Data excerpts:
■ ■ ■

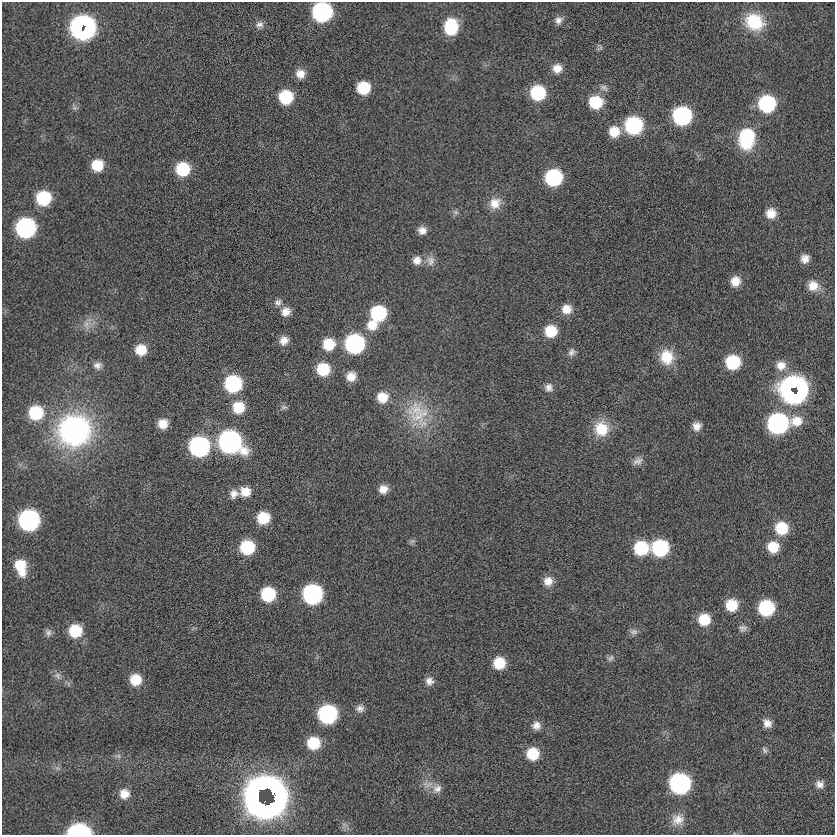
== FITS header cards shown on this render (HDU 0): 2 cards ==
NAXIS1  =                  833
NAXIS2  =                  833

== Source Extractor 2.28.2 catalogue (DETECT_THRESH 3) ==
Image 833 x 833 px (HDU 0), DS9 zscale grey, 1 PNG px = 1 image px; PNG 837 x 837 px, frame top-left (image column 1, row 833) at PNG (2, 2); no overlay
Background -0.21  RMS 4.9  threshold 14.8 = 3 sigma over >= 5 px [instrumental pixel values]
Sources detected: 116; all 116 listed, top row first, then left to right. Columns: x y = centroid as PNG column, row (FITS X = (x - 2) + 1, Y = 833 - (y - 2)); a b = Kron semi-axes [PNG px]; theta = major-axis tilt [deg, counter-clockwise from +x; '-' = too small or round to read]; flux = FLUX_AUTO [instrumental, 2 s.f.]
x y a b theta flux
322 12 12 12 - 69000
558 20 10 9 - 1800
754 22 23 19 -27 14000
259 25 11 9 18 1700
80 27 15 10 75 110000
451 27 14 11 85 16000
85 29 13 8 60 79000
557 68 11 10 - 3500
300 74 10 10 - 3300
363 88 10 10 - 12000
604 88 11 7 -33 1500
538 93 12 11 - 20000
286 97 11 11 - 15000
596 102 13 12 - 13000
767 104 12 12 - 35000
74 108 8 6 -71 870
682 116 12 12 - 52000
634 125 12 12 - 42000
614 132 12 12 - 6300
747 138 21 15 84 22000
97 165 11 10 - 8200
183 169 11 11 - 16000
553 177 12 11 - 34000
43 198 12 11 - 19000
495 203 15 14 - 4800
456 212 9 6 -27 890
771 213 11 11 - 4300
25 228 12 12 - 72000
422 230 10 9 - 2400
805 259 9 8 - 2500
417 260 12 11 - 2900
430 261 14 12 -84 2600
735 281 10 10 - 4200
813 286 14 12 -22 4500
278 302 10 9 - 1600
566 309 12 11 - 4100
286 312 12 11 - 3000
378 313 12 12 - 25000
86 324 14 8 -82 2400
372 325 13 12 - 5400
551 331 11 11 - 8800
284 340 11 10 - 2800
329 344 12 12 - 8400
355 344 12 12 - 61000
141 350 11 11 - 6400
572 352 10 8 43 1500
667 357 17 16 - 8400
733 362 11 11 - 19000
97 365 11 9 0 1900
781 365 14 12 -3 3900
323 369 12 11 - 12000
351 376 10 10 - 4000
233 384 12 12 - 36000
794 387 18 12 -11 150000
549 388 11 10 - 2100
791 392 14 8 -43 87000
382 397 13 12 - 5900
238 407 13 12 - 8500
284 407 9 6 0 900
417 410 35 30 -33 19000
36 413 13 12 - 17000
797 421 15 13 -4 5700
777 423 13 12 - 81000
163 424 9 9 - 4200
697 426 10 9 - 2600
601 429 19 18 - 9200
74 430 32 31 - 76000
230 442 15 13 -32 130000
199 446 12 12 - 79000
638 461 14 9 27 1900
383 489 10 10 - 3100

■ ■ ■

For each of the records above, output its read-out as a numbered list with one line per number, skipping blank lines. Leave the pictures out of the answer.

1. == FITS header cards shown on this render (HDU 0): 2 cards ==
2. NAXIS1  =                  833
3. NAXIS2  =                  833
4. == Source Extractor 2.28.2 catalogue (DETECT_THRESH 3) ==
5. Image 833 x 833 px (HDU 0), DS9 zscale grey, 1 PNG px = 1 image px; PNG 837 x 837 px, frame top-left (image column 1, row 833) at PNG (2, 2); no overlay
6. Background -0.21  RMS 4.9  threshold 14.8 = 3 sigma over >= 5 px [instrumental pixel values]
7. Sources detected: 116; all 116 listed, top row first, then left to right. Columns: x y = centroid as PNG column, row (FITS X = (x - 2) + 1, Y = 833 - (y - 2)); a b = Kron semi-axes [PNG px]; theta = major-axis tilt [deg, counter-clockwise from +x; '-' = too small or round to read]; flux = FLUX_AUTO [instrumental, 2 s.f.]
8. x y a b theta flux
9. 322 12 12 12 - 69000
10. 558 20 10 9 - 1800
11. 754 22 23 19 -27 14000
12. 259 25 11 9 18 1700
13. 80 27 15 10 75 110000
14. 451 27 14 11 85 16000
15. 85 29 13 8 60 79000
16. 557 68 11 10 - 3500
17. 300 74 10 10 - 3300
18. 363 88 10 10 - 12000
19. 604 88 11 7 -33 1500
20. 538 93 12 11 - 20000
21. 286 97 11 11 - 15000
22. 596 102 13 12 - 13000
23. 767 104 12 12 - 35000
24. 74 108 8 6 -71 870
25. 682 116 12 12 - 52000
26. 634 125 12 12 - 42000
27. 614 132 12 12 - 6300
28. 747 138 21 15 84 22000
29. 97 165 11 10 - 8200
30. 183 169 11 11 - 16000
31. 553 177 12 11 - 34000
32. 43 198 12 11 - 19000
33. 495 203 15 14 - 4800
34. 456 212 9 6 -27 890
35. 771 213 11 11 - 4300
36. 25 228 12 12 - 72000
37. 422 230 10 9 - 2400
38. 805 259 9 8 - 2500
39. 417 260 12 11 - 2900
40. 430 261 14 12 -84 2600
41. 735 281 10 10 - 4200
42. 813 286 14 12 -22 4500
43. 278 302 10 9 - 1600
44. 566 309 12 11 - 4100
45. 286 312 12 11 - 3000
46. 378 313 12 12 - 25000
47. 86 324 14 8 -82 2400
48. 372 325 13 12 - 5400
49. 551 331 11 11 - 8800
50. 284 340 11 10 - 2800
51. 329 344 12 12 - 8400
52. 355 344 12 12 - 61000
53. 141 350 11 11 - 6400
54. 572 352 10 8 43 1500
55. 667 357 17 16 - 8400
56. 733 362 11 11 - 19000
57. 97 365 11 9 0 1900
58. 781 365 14 12 -3 3900
59. 323 369 12 11 - 12000
60. 351 376 10 10 - 4000
61. 233 384 12 12 - 36000
62. 794 387 18 12 -11 150000
63. 549 388 11 10 - 2100
64. 791 392 14 8 -43 87000
65. 382 397 13 12 - 5900
66. 238 407 13 12 - 8500
67. 284 407 9 6 0 900
68. 417 410 35 30 -33 19000
69. 36 413 13 12 - 17000
70. 797 421 15 13 -4 5700
71. 777 423 13 12 - 81000
72. 163 424 9 9 - 4200
73. 697 426 10 9 - 2600
74. 601 429 19 18 - 9200
75. 74 430 32 31 - 76000
76. 230 442 15 13 -32 130000
77. 199 446 12 12 - 79000
78. 638 461 14 9 27 1900
79. 383 489 10 10 - 3100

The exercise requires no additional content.